The plan is to provide easy migration to v1.0. There will be a transitional v0.9 version released that will be mostly backwards-compatible with 0.8, and forwards-compatible with 1.0.

The changes:

Migrating away from deprecated items

Some items in this crate have become deprecated in preparation for a future release which removes them. Here is a checklist of things you may need to do.
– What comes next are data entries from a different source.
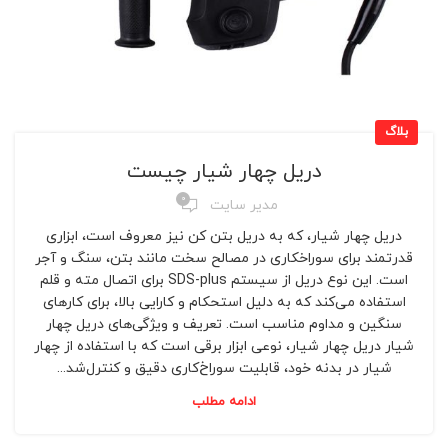
بلاگ
دریل چهار شیار چیست
0
مدیر سایت
دریل چهار شیار، که به دریل بتن کن نیز معروف است، ابزاری
قدرتمند برای سوراخکاری در مصالح سخت مانند بتن، سنگ و آجر
است. این نوع دریل از سیستم SDS-plus برای اتصال مته و قلم
استفاده می‌کند که به دلیل استحکام و کارایی بالا، برای کارهای
سنگین و مداوم مناسب است. تعریف و ویژگی‌های دریل چهار
شیار دریل چهار شیار، نوعی ابزار برقی است که با استفاده از چهار
شیار در بدنه خود، قابلیت سوراخ‌کاری دقیق و کنترل‌شد...
ادامه مطلب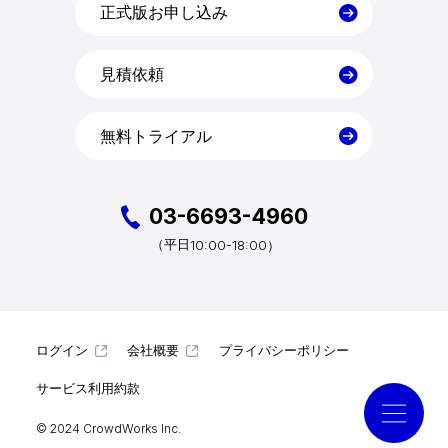
料金
正式版お申し込み
見積依頼
導入事例
無料トライアル
コラム
お役立ち資料
03-6693-4960
10:00-18:00）
（平日
クラウドログ PC管理
ログイン
会社概要
プライバシーポリシー
資料請求
サービス利用約款
© 2024 CrowdWorks Inc.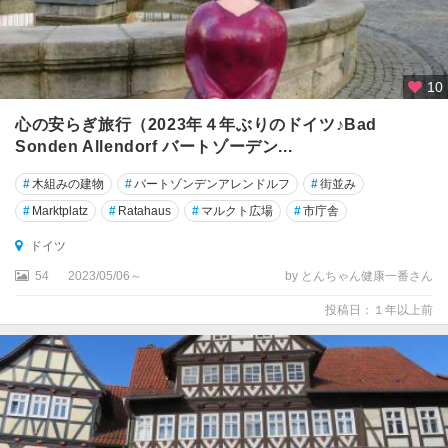
タ
ン
ツ
10
ゴ
ス
心の安らぎ旅行（2023年４年ぶりのドイツ♪Bad
ラ
Sonden Allendorf バートゾーデン...
ー
#
木組みの建物
#
バートゾンデンアレンドルフ
#
街並み
ザ
#
Marktplatz
#
Ratahaus
#
マルクト広場
#
市庁舎
イ
フ
ドイツ
ェ
54
2023/05/06～
by とんちゃん健康一番さん
ン
投稿日：１年以上前
ザ
ク
セ
ン
・
ア
ン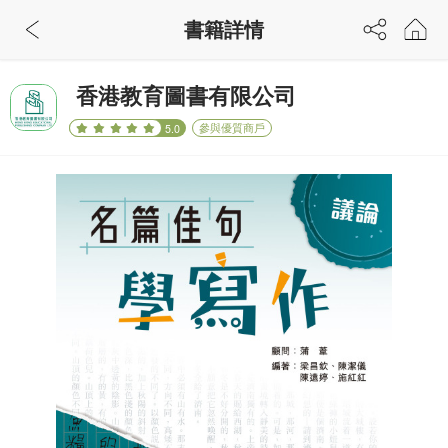
書籍詳情
香港教育圖書有限公司
參與優質商戶
5.0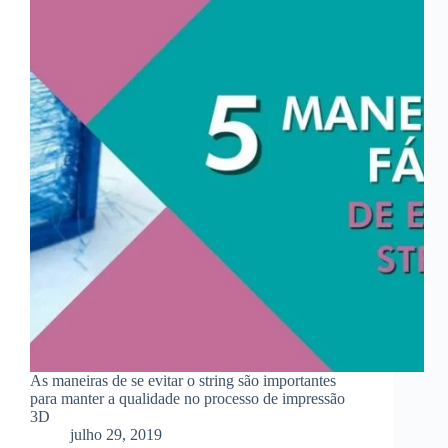
As maneiras de se evitar o string são importantes
para manter a qualidade no processo de impressão
3D
julho 29, 2019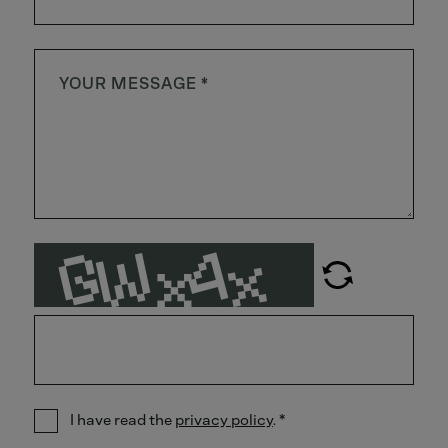
I have read the
privacy policy
.
*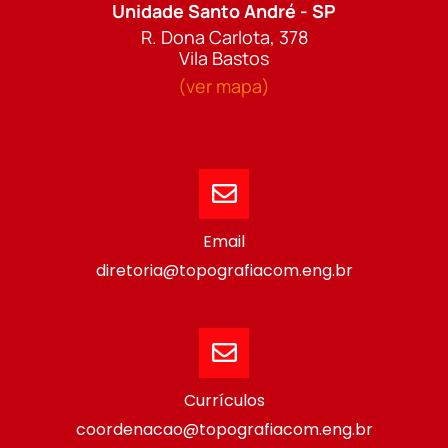
Unidade Santo André - SP
R. Dona Carlota, 378
Vila Bastos
(ver mapa)
Email
diretoria@topografiacom.eng.br
Currículos
coordenacao@topografiacom.eng.br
  1. Update to the latest version of 0.8, and fix all deprecation warnings.
    • rename .alpha() to .with_alpha()
    • rename .map_c() to .map_colors()
  2. Change field access on GrayAlpha from .0 and .1 to .v and .a where possible.
  3. Use the bytemuck crate for conversions from/to bytes instead of ComponentBytes trait. Disable the as-bytes feature if possible.
  4. Use the num-traits crate for .checked_add(), don't enable checked_fns feature.
  5. Don't enable gbr and argb features. All pixel types are enabled by default.
  6. AsRef<[T]> implementations have changed to AsRef<[T; N]>. In most cases .as_ref()/.as_mut() calls should coerce to a slice anyway.
  7. Instead of pixel.as_slice() use pixel.as_ref().
  8. Stop using the rgb::Gray/rgb::GrayAlpha types and switch to rgb::Gray_v09 as Gray/rgb::GrayA instead respectively.
  9. In generic code operating on pixels, add Copy + 'static bounds to the pixel types and their components.